Hospitalité – Kantai (2010)

Regie: Kôji Fukada | 96 minuten | komedie | Acteurs: Kanji Furutachi, Kumi Hyôdô, Tatsuya Kawamura, Bryerly Long, Hiroko Matsuda, Eriko Ono, Haruka Saito, Naoki Sugawara, Kiki Sugino, Kenji Yamauchi

Regisseur Kôji Fukada geniet enige beroemdheid in Japan, waar er veelvuldig vergelijkingen worden getrokken met legendarische namen als Yasujirô Ozu, maar in zijn tweede film bewijst Kôji dat de gemeende gelijkenissen onterecht zijn. ‘Hospitalité’ raakt kant noch wal, en is voor een komedie pijnlijk niet humoristisch. Enkele tekenen van absurdisme worden nauwelijks uitgewerkt, waardoor het groteske karakter van enkele personages – waar Kôji zo op mikt – niet uit de verf komt. En waarom de Japanse film een Franse titel meekreeg zal wel nooit duidelijk worden.
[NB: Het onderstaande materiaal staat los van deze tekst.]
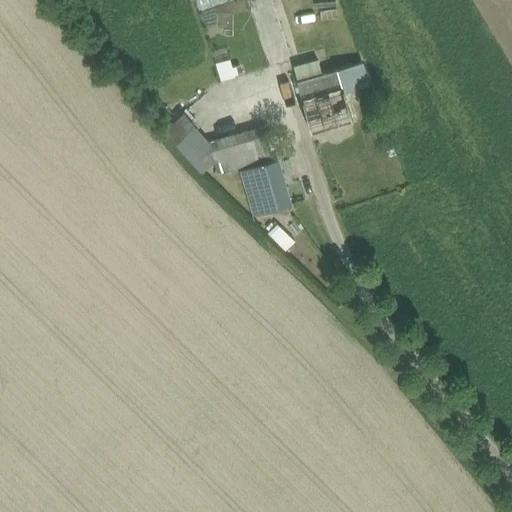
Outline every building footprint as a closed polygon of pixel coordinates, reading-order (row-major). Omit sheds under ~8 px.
[(295,66),(299,81),(323,74),(319,60),(295,66)] [(371,83),(365,62),(323,74),(299,81),(304,100),(313,132),(353,120),(345,90),(371,83)] [(230,66),(232,75),(244,71),(241,63),(230,66)] [(196,114),(189,107),(184,111),(191,119),(196,114)] [(274,159),(265,125),(210,140),(191,119),(184,111),(164,130),(203,173),(216,161),(219,174),(274,159)] [(241,169),(254,215),(293,204),(280,158),(241,169)] [(286,246),(295,239),(279,220),(271,228),(286,246)]
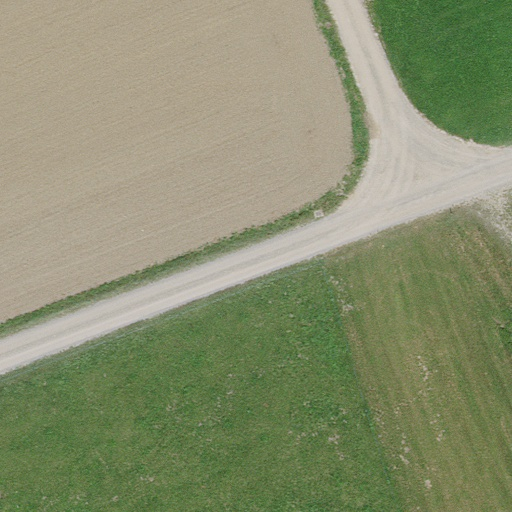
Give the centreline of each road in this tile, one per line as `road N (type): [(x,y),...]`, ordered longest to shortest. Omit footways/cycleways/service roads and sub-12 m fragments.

Om onbegrijpelijke redenen won ‘Hospitalité’ de prijs voor het beste debuut op het filmfestival van Tokio; niet alleen is de vlakke film geen prijzen waard, maar daarnaast is het Kôji’s tweede werk na ‘Tokyo Ningen Kigeki’.

Waar de film pretendeert een satire te zijn op de verschillende politieke en culturele situaties in Japan, zoals xenofobie (angst voor vreemdelingen), is deze op geen enkel moment in de film bijtend genoeg om daadwerkelijk indruk te maken. De vreemdeling die inbreuk maakt op de privacy van het gezin Kobayashi zorgt ervoor dat het tanende familiebedrijf een stuk beter begint te lopen, waardoor hij meer een redder is dan een ongenode gast. De vele vrienden nodigt hij pas aan het einde toe, waardoor het geheel zo ongeloofwaardig wordt, dat de film er niet meer bovenop komt.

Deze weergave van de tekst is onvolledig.